COVID-19 Alert for Healthcare Providers

COVID-19: Revised Quarantine Guidance - December 7, 2020

Posted December 7, 2020. Past health advisories and alerts are archived for historical purposes and are not maintained or updated.

Centers for Disease Control & Prevention (CDC) and Washington State Department of Health (DOH) have released revised options to reduce quarantine for contacts of persons with COVID-19 infection using symptom monitoring and diagnostic testing. The 14 days of quarantine is still recommended. The following options have been presented to shorten quarantine and are acceptable alternatives to balance personal burden against a small possibility of increasing the spread of the virus:

  • In some instances, quarantine can end after Day 10 without testing and if no symptoms have been reported during daily monitoring.
    • Additional criteria must be met:
      • No clinical evidence of COVID-19 has been elicited by daily symptom monitoring; and,
      • Daily symptom self-monitoring continues through quarantine Day 14; and,
      • Persons are counselled regarding the need to strictly adhere strictly to masking and physical distancing through quarantine Day 14. They should be advised that if any symptoms develop, they should immediately self-isolate. (Note: Education on symptoms to include headache, congestion, fatigue, and diarrhea is imperative.)
      • Testing on or around Day 10 is recommended.
  • The 14-day quarantine period is required in certain high-risk settings, including long term care, healthcare settings (particularly when the exposure in a healthcare worker is from a household member), correctional settings, inpatient substance use or behavioral health treatment settings, and homeless shelters.
  • Note: SRHD is not recommending the reduced quarantine option of seven days with a negative test due to very high incidence rates in the community. We will review guidance every two weeks to determine relevancy.

The purpose of quarantine is to reduce the risk that infected persons might unknowingly transmit infection to others. A 14-day quarantine can impose personal burdens that may affect physical and mental health as well as cause economic hardship that may reduce compliance. Implementing quarantines can also pose additional burdens on public health systems and communities, especially during periods when new infections, and consequently the number of contacts needing to quarantine, are rapidly rising. Lastly, the prospect of quarantine may dissuade recently diagnosed persons from naming contacts and may dissuade contacts from responding to contact tracer outreach if they perceive the length of quarantine as too onerous.
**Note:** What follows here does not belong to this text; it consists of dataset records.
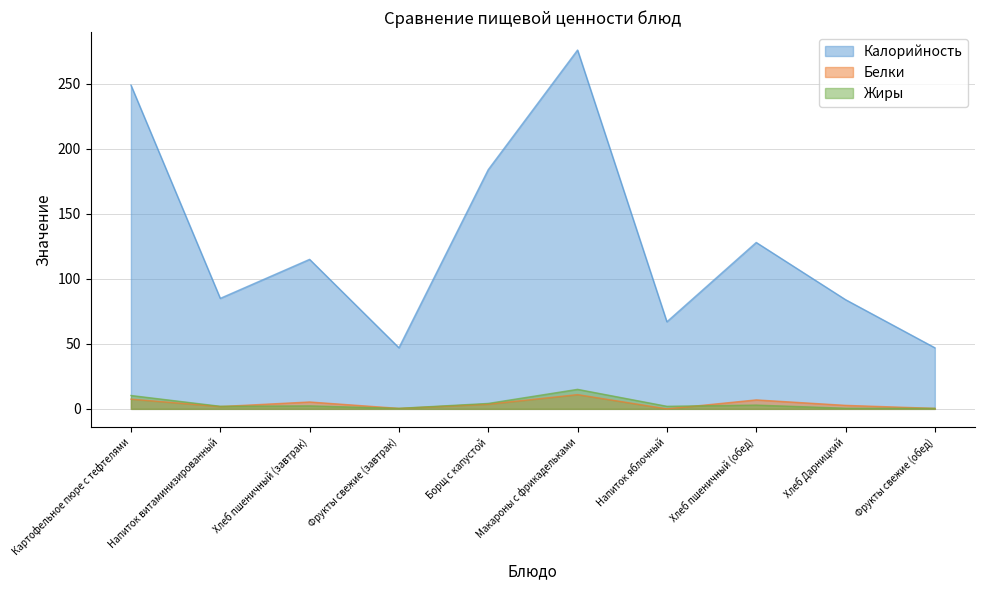

Which series changed the most between Напиток витаминизированный and Хлеб пшеничный (завтрак)?

Калорийность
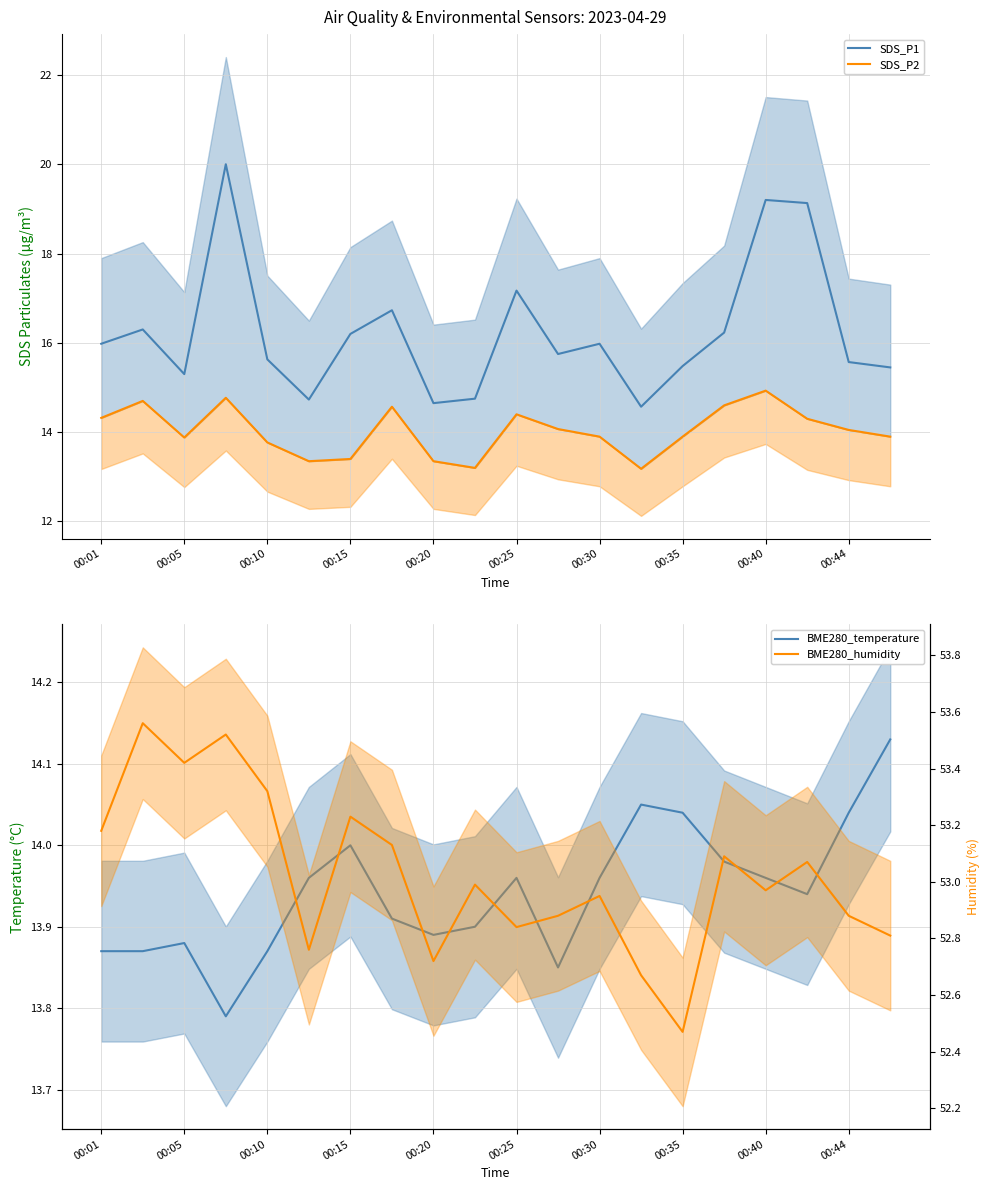

What are all the series names shown in the legend?

SDS_P1, SDS_P2, BME280_temperature, BME280_humidity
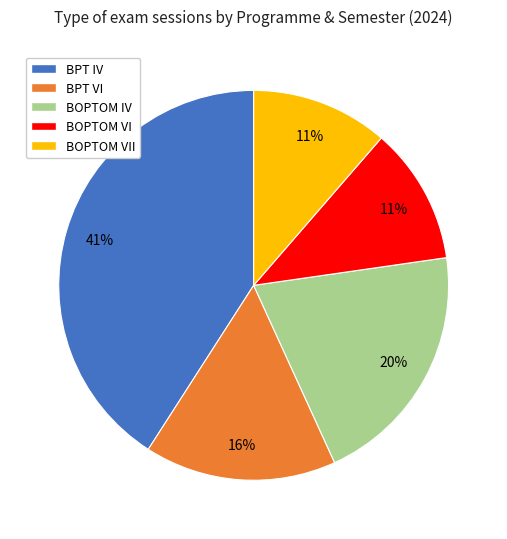

Approximately how many times larger is the value at BOPTOM VII compared to BPT VI?

0.7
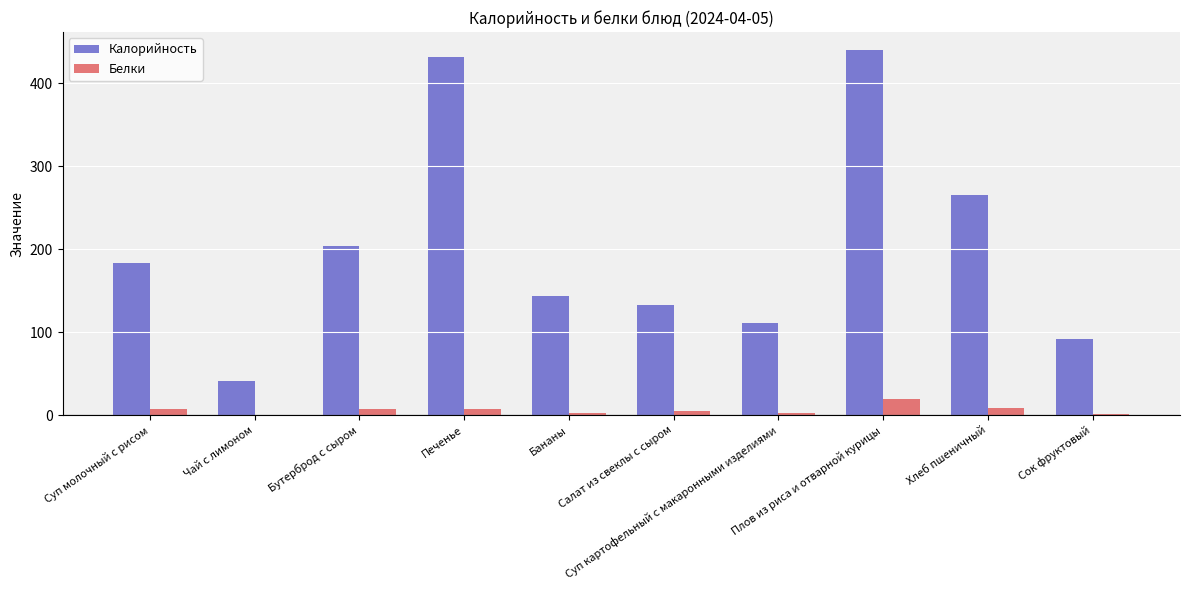

What is the greatest value displayed?

440.0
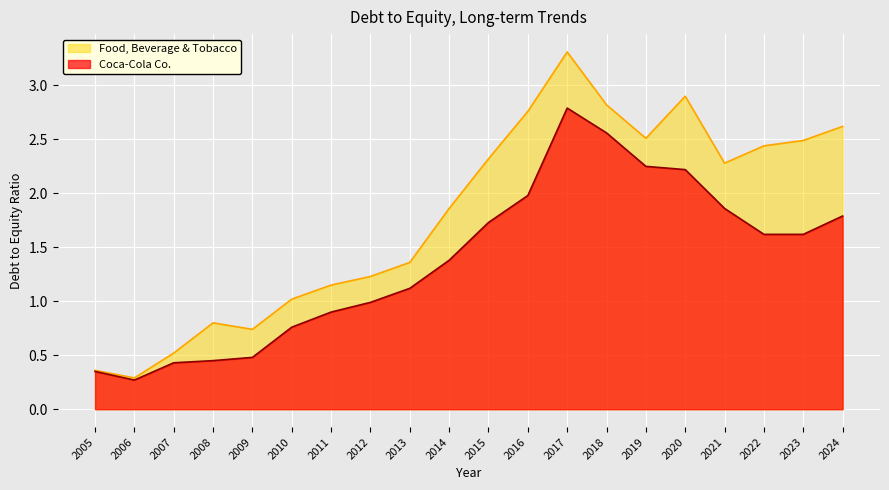

Reading left to right, what are all the values shown in this chart?

Coca-Cola Co.: 2024=1.8	2023=1.6	2022=1.6	2021=1.9	2020=2.2	2019=2.2	2018=2.6	2017=2.8	2016=2.0	2015=1.7	2014=1.4	2013=1.1	2012=1.0	2011=0.9	2010=0.8	2009=0.5	2008=0.5	2007=0.4	2006=0.3	2005=0.3
Food, Beverage & Tobacco: 2024=2.6	2023=2.5	2022=2.4	2021=2.3	2020=2.9	2019=2.5	2018=2.8	2017=3.3	2016=2.8	2015=2.3	2014=1.9	2013=1.4	2012=1.2	2011=1.1	2010=1.0	2009=0.7	2008=0.8	2007=0.5	2006=0.3	2005=0.4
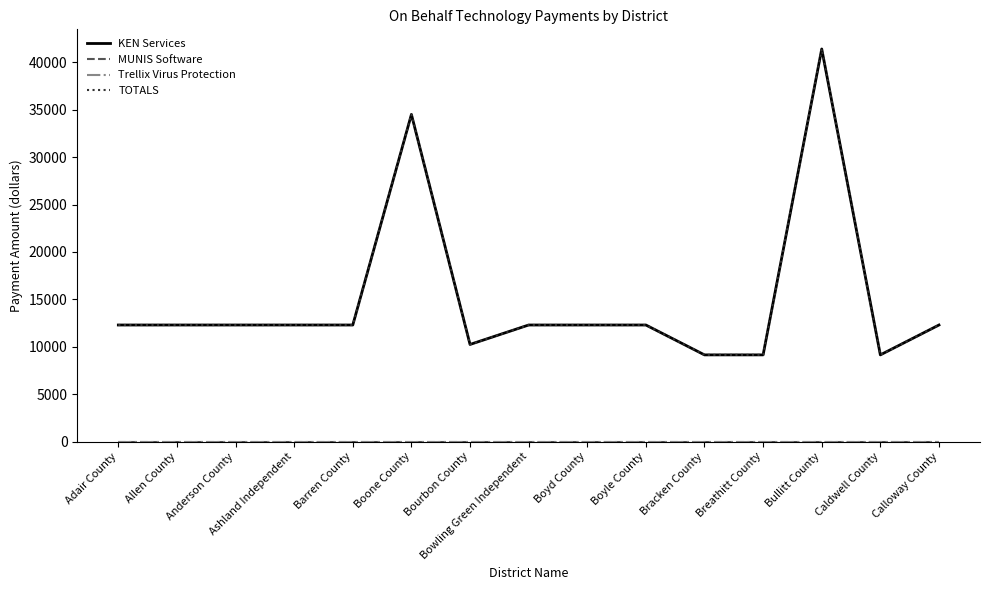

Does the chart display data point markers on the line(s)?

No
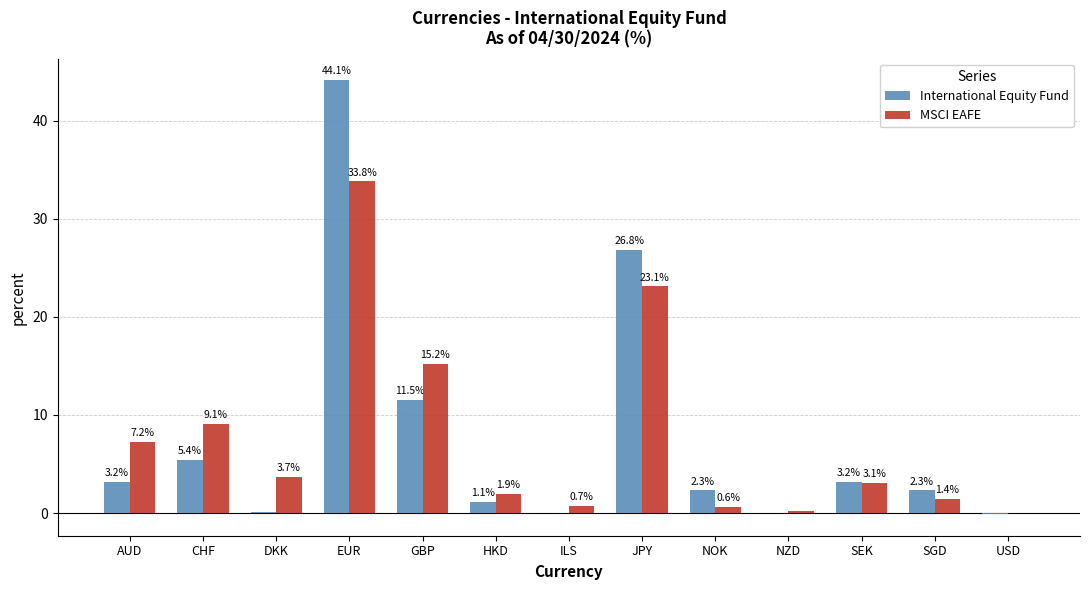

At which category is the sum across all series the highest?

EUR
Reducing the length of quarantine will reduce these burdens and may increase community compliance. The CDC’s latest guidance document lays out evidence to support the above option to shorten the quarantine period. Shortening quarantine may increase willingness to adhere to public health recommendations but will require evaluation; not only in terms of compliance with quarantine and contact tracing activities, but also for any potential negative impacts such as post-quarantine transmission. Any option to shorten quarantine will be less effective at preventing transmission than the currently recommended 14-day quarantine. The variability of SARS-CoV-2 transmission observed to-date indicates that while a shorter quarantine substantially reduces secondary transmission risk, there may be settings (e.g., with high contact rates) where even a small risk of post-quarantine transmission could still result in substantial secondary clusters

A Review of Isolation and Quarantine Recommendations

Isolation

  • Patients must isolate while awaiting test results. If COVID-19 is highly suspected, the patient’s household members should be strongly advised to quarantine as well.
  • Patients with COVID must isolate for a full 10 days after their symptom onset or positive test result (returning to normal activities on the 11th day) and fever must be absent for 24 hours without the use of fever-reducing medications.
  • Severe illness requiring hospitalization or severely immunocompromised patients must isolate for a full 20 days after symptom onset.
  • Patients who are asymptomatic at the time of their positive test who later develop symptoms must isolate for 10 days after symptom onset, not the date of their positive test.
  • Repeat COVID-19 testing after someone has met initial isolation criteria should not occur.

Quarantine

  • UPDATED People with known exposure must quarantine for:
    • RECOMMENDED 14 days after exposure; or,
    • Ten days after exposure as long as no symptoms have developed and exposed person adheres to strict masking and distancing and continues symptom monitoring through Day 14.
  • Mask usage (by either the case or the exposed person) does not negate the need for quarantine in the exposed person, except in exposed healthcare workers wearing proper PPE.
  • UPDATED Household members of a COVID case must quarantine for 14 or 10 days (as explained above) beyond the day of last contact with the case while they were infectious. This can be as long as 20-24 days (10 days of infectiousness for case plus 10 or 14 days of standard quarantine after exposure). Note that this period starts over for uninfected household members as new cases are identified.
  • Household members of a single exposed person (such as a child exposed in school) do not need to quarantine with the exposed person unless the exposed person develops symptoms and/or tests positive.